§ **MATERIAL PROVIDED**
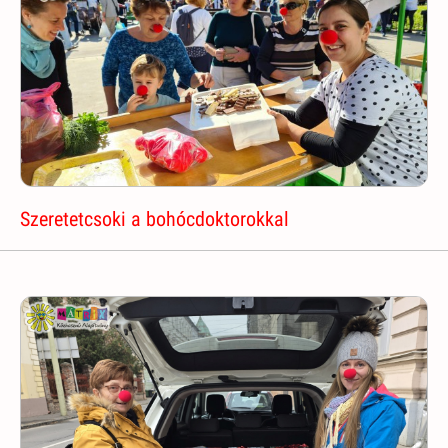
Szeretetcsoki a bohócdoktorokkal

...

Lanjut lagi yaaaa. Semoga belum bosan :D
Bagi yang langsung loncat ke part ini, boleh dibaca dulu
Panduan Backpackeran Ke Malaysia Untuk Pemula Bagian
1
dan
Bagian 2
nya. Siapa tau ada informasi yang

§ **YOUR TASK**
Nothing but a number should be given: the count of lines above that hold "Bagian".

§ **THE ANSWER**
2